--- Passage Enclosed Below ---
Hacker News new | ask | show | jobs
by veddan 3588 days ago
There are some methods to get around this. For example, there's an ELF extension called STT_GNU_IFUNC. It allows a symbol to be resolved at load time using a custom resolver function. This avoids the problem of figuring out which code-path to use on every invocation.

For example, you could have a function

    void hash(char *out, const char *in);
with two different possible implementations: a slow one using common instructions, and a fast one using exotic instructions. You can then can have a resolver like this:

    void fast_hash(char *out, const char *in);
    void slow_hash(char *out, const char *in);

    void (*resolve_hasher(void))(char *, const char *)
    {
        if (cpuSupportsFancyInstructions()) {
            return &fast_hash;
        } else {
            return &slow_hash;
        }
    }
1 comments

I'm a bit skeptical about the performance, especially with often-called functions.

Normally, asm would do

    call slow_hash
at every place where slow_hash is invoked, but now it has to check at every invocation a pointer with the address of the function.

Of course the loader could walk through all uses of the pointer to slow_hash and replace them by fast_hash on loading, but that won't work for selfmodifying (packed, or RE-protected) code.

GCC introduced __attribute__((ifunc(...))) precisely for this use case: https://gcc.gnu.org/onlinedocs/gcc/Common-Function-Attribute...
The resolution happens once only, just like other dynamic symbols - the result of the custom resolution call gets installed into the PLT, so subsequent calls will go directly to the right place.

That's the point of doing this in the linker - if you were going to look up the right function every call, you could do that entirely without special linker or compiler support.

In principle the compiler can inline the specialized hash function and specialize its caller instead (recursively). GCC is supposed to do that, but I hear that the optimiziation is still a bit unreliable.
That's why you macro and inline your code.

call's jxx's are expensive, hense CMOV ^_^
--- End of Enclosed Passage ---
Set down the thread above on load-time function resolution in full, word for word.
--- Listed records Enclosed Below ---
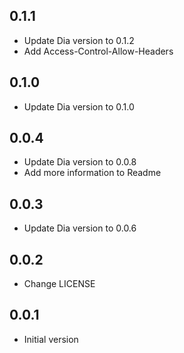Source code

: ## 0.1.1

- Update Dia version to 0.1.2
- Add Access-Control-Allow-Headers

## 0.1.0

- Update Dia version to 0.1.0

## 0.0.4

- Update Dia version to 0.0.8
- Add more information to Readme

## 0.0.3

- Update Dia version to 0.0.6

## 0.0.2

- Change LICENSE

## 0.0.1

- Initial version
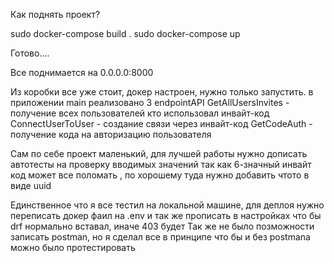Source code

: Как поднять проект?

sudo docker-compose build . 
sudo docker-compose up

Готово....

Все поднимается на 0.0.0.0:8000

Из коробки все уже стоит, докер настроен, нужно только запустить. 
в приложении main реализовано 3 endpointAPI 
GetAllUsersInvites - получение всех пользователей кто использовал инвайт-код
ConnectUserToUser - создание связи через инвайт-код
GetCodeAuth - получение кода на авторизацию пользователя

Сам по себе проект маленький, для лучшей работы нужно дописать автотесты 
на проверку вводимых значений так как 6-значный инвайт код может все поломать
, по хорошему туда нужно добавить чтото в виде uuid

Единственное что я все тестил на локальной машине, для деплоя нужно переписать докер фаил на .env и так же прописать в настройках что бы drf нормально вставал, иначе 403 будет 
Так же не было позможности записать postman, но я сделал все в принципе что бы и без postmana можно было протестировать 
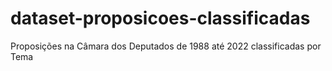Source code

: # dataset-proposicoes-classificadas
Proposições na Câmara dos Deputados de 1988 até 2022 classificadas por Tema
--- End of Enclosed Listed records ---
## Expected output
Hacker News new | ask | show | jobs
by veddan 3588 days ago
There are some methods to get around this. For example, there's an ELF extension called STT_GNU_IFUNC. It allows a symbol to be resolved at load time using a custom resolver function. This avoids the problem of figuring out which code-path to use on every invocation.

For example, you could have a function

    void hash(char *out, const char *in);
with two different possible implementations: a slow one using common instructions, and a fast one using exotic instructions. You can then can have a resolver like this:

    void fast_hash(char *out, const char *in);
    void slow_hash(char *out, const char *in);

    void (*resolve_hasher(void))(char *, const char *)
    {
        if (cpuSupportsFancyInstructions()) {
            return &fast_hash;
        } else {
            return &slow_hash;
        }
    }
1 comments

I'm a bit skeptical about the performance, especially with often-called functions.

Normally, asm would do

    call slow_hash
at every place where slow_hash is invoked, but now it has to check at every invocation a pointer with the address of the function.

Of course the loader could walk through all uses of the pointer to slow_hash and replace them by fast_hash on loading, but that won't work for selfmodifying (packed, or RE-protected) code.

GCC introduced __attribute__((ifunc(...))) precisely for this use case: https://gcc.gnu.org/onlinedocs/gcc/Common-Function-Attribute...
The resolution happens once only, just like other dynamic symbols - the result of the custom resolution call gets installed into the PLT, so subsequent calls will go directly to the right place.

That's the point of doing this in the linker - if you were going to look up the right function every call, you could do that entirely without special linker or compiler support.

In principle the compiler can inline the specialized hash function and specialize its caller instead (recursively). GCC is supposed to do that, but I hear that the optimiziation is still a bit unreliable.
That's why you macro and inline your code.

call's jxx's are expensive, hense CMOV ^_^